**Text block:**
>>>

README_scam_detector.md

Text-Based Scam Detection Tool

This Python CLI tool analyzes text content to identify common indicators associated with scams, such as phishing, prize scams, tech support scams, and more. It provides a likelihood score and a list of specific heuristics triggered.

Features

Heuristic-Based Analysis: Checks text against predefined lists of keywords and regular expression patterns related to:
- Urgency and pressure tactics.
- Requests for sensitive information (credentials, financial details).
- Too-good-to-be-true offers and prizes.
- Generic greetings.
- Tech support scam language.
- Payment requests and mentions of cryptocurrencies/gift cards.
URL Analysis (String-Based):
- Detects URLs within the text.
- Checks for suspicious Top-Level Domains (TLDs).
- Looks for suspicious keywords (e.g., "login", "verify") in URL paths or domains (with a basic check to avoid flagging known major domains).
Detection of Potential Identifiers:
- Cryptocurrency addresses (BTC, ETH).
- Phone numbers (basic detection).
Scam Likelihood Score: Calculates a score based on the number and severity (weights) of indicators found.

<<<

**Given records:**

>>>

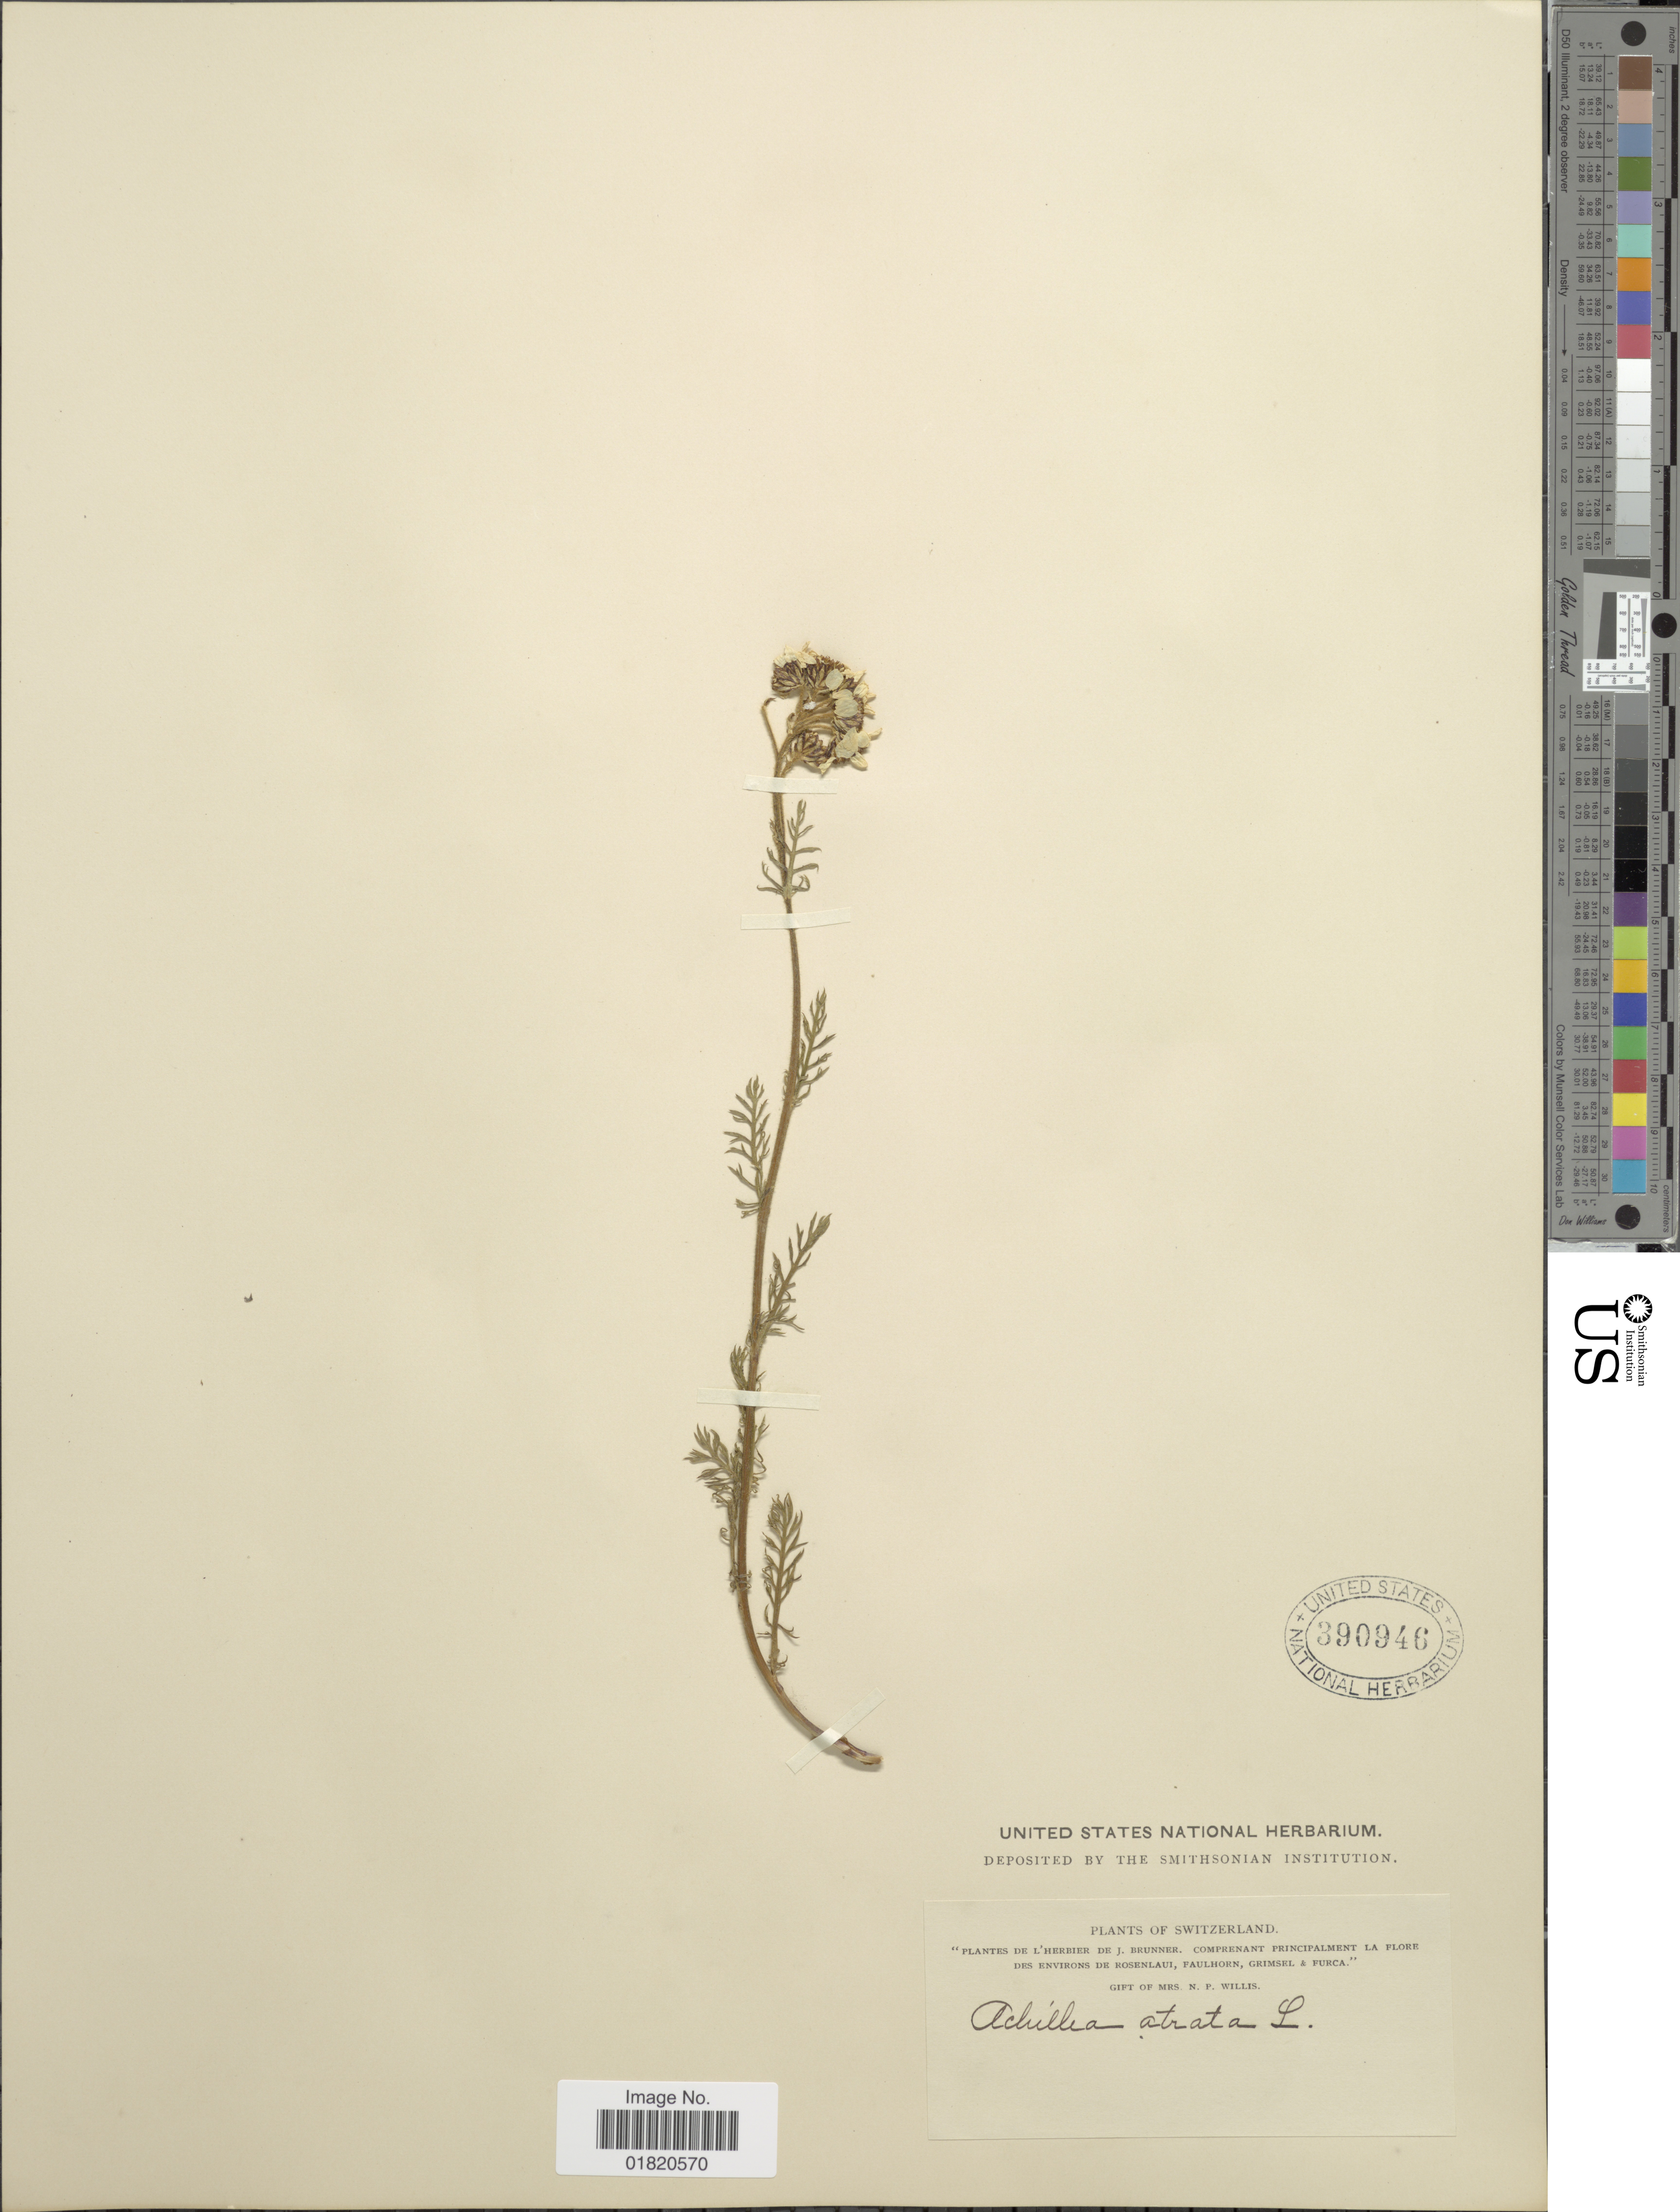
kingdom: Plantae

<<<
>>>

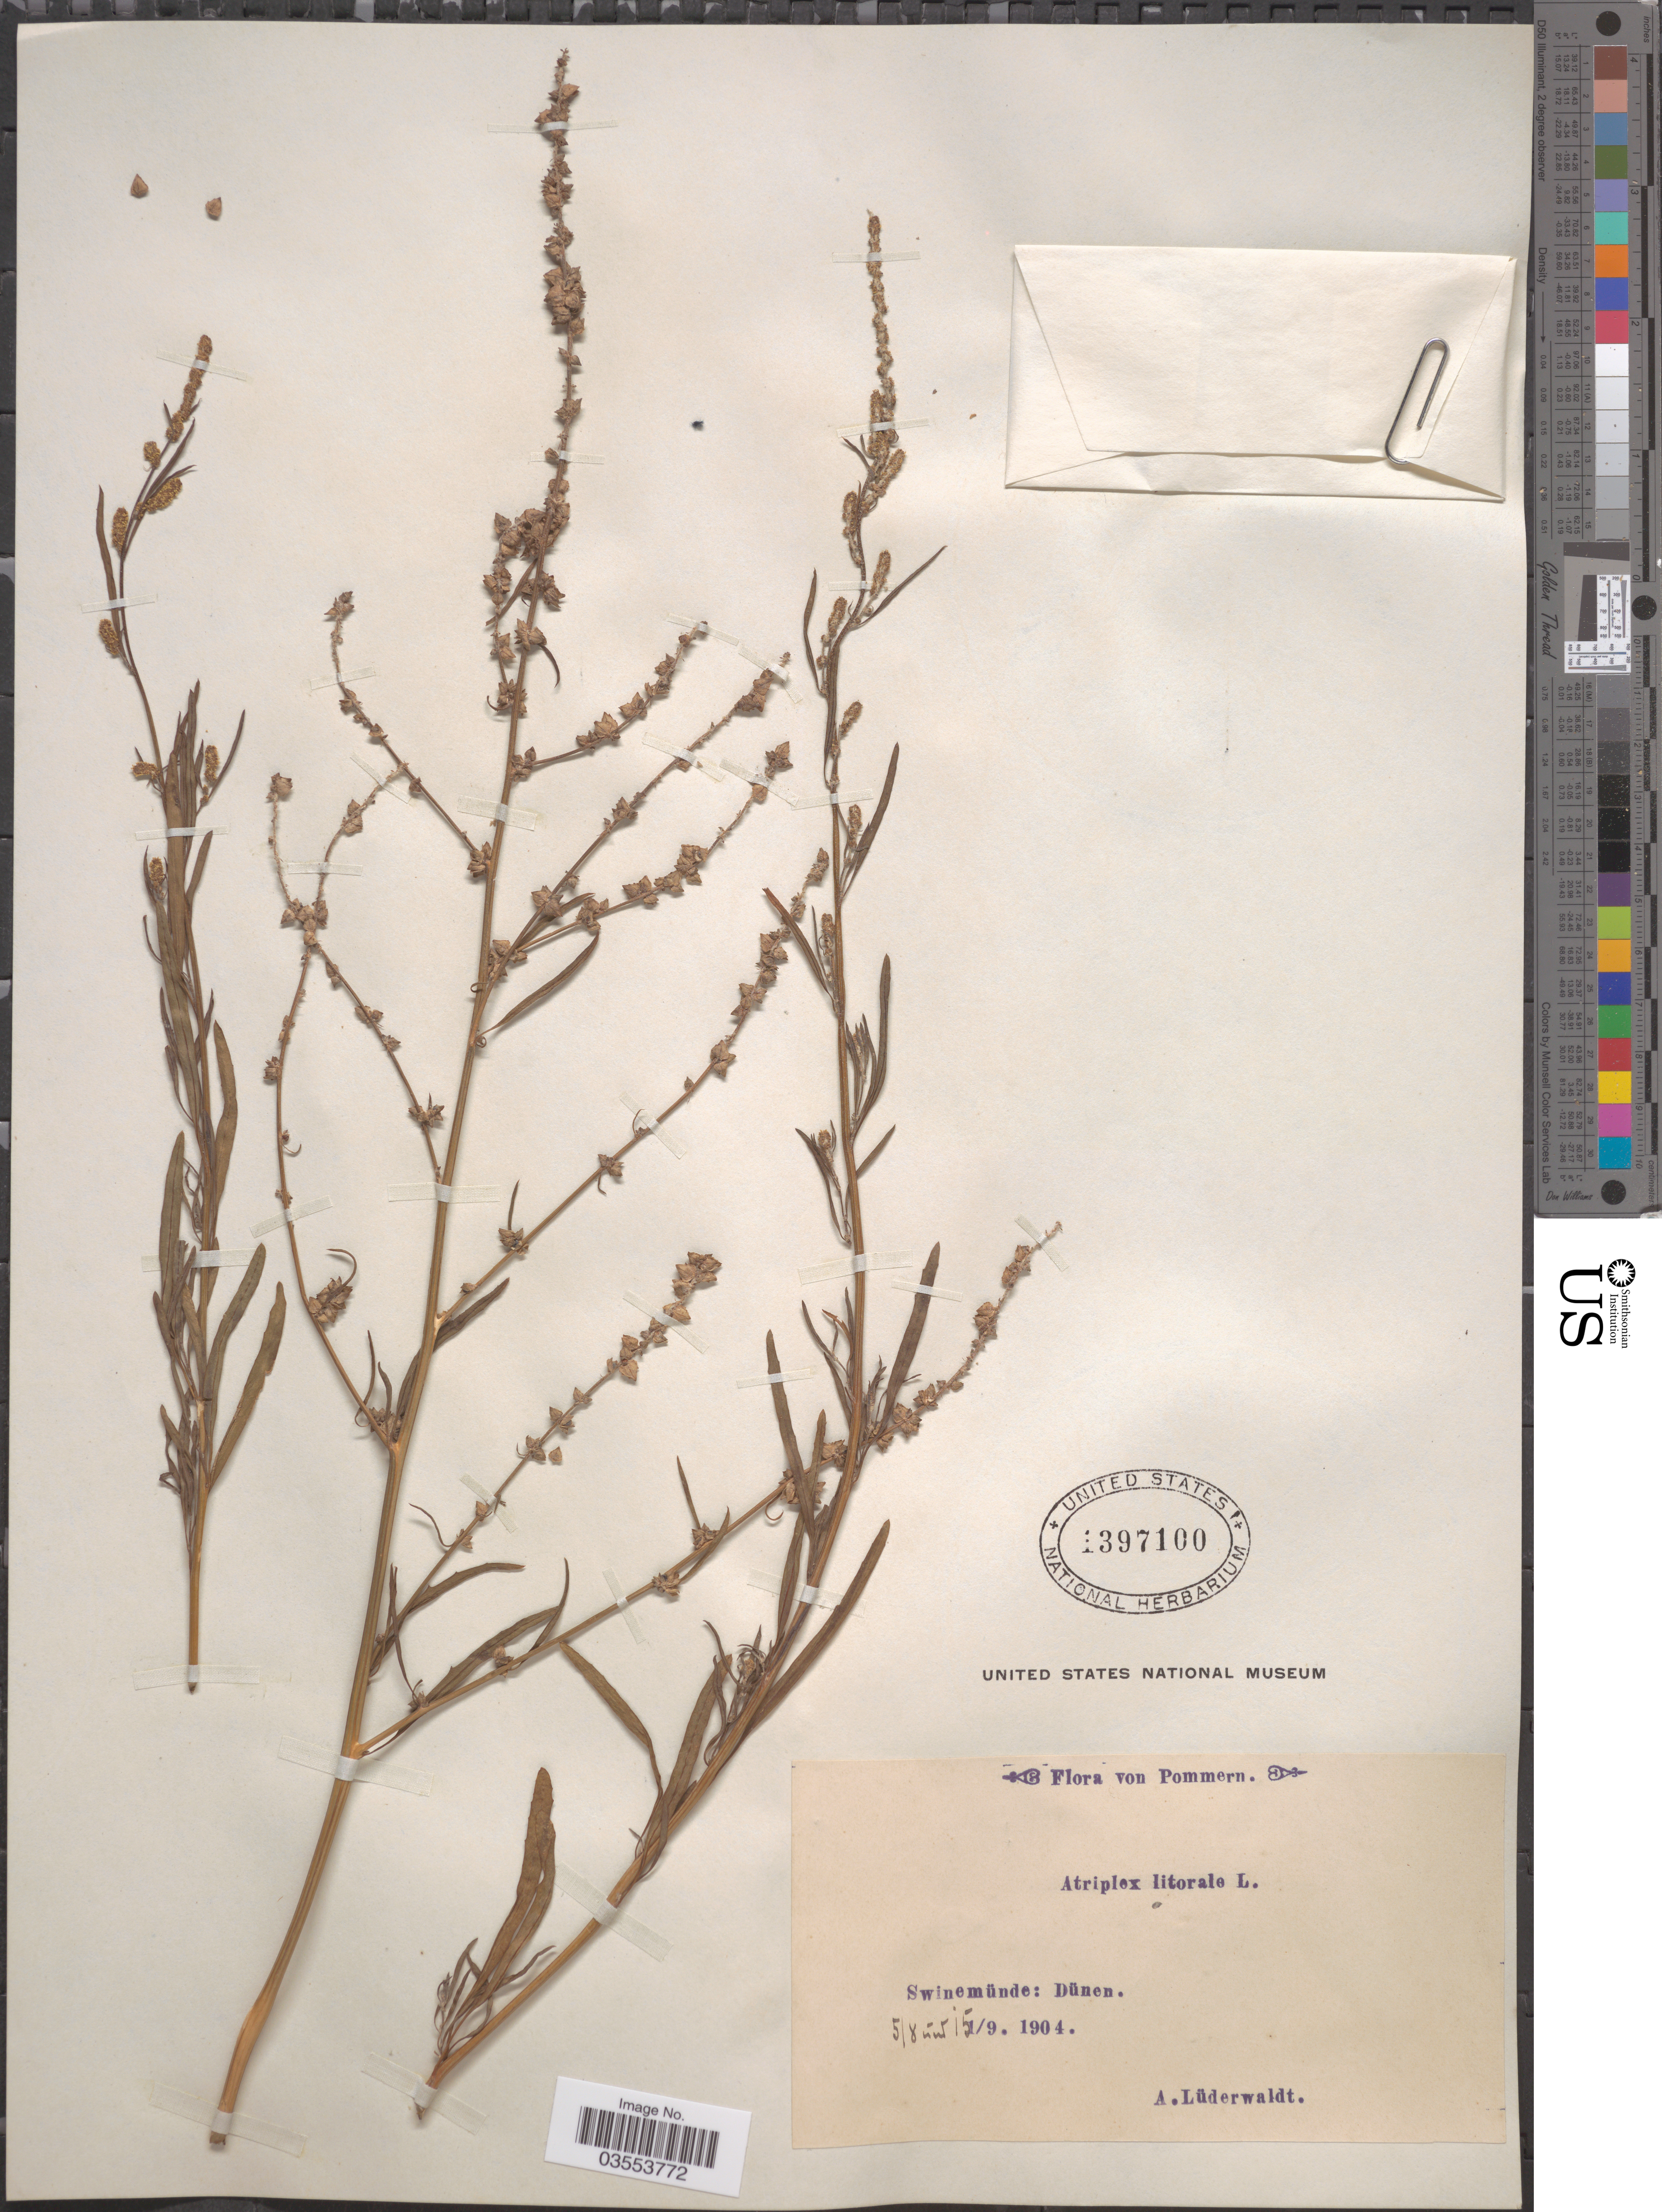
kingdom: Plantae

<<<

Print out, word for word, the passage of the scam detection tool README starting at "- Too-good-to-be-true offers" and ending at "of indicators found.".

- Too-good-to-be-true offers and prizes.
- Generic greetings.
- Tech support scam language.
- Payment requests and mentions of cryptocurrencies/gift cards.
URL Analysis (String-Based):
- Detects URLs within the text.
- Checks for suspicious Top-Level Domains (TLDs).
- Looks for suspicious keywords (e.g., "login", "verify") in URL paths or domains (with a basic check to avoid flagging known major domains).
Detection of Potential Identifiers:
- Cryptocurrency addresses (BTC, ETH).
- Phone numbers (basic detection).
Scam Likelihood Score: Calculates a score based on the number and severity (weights) of indicators found.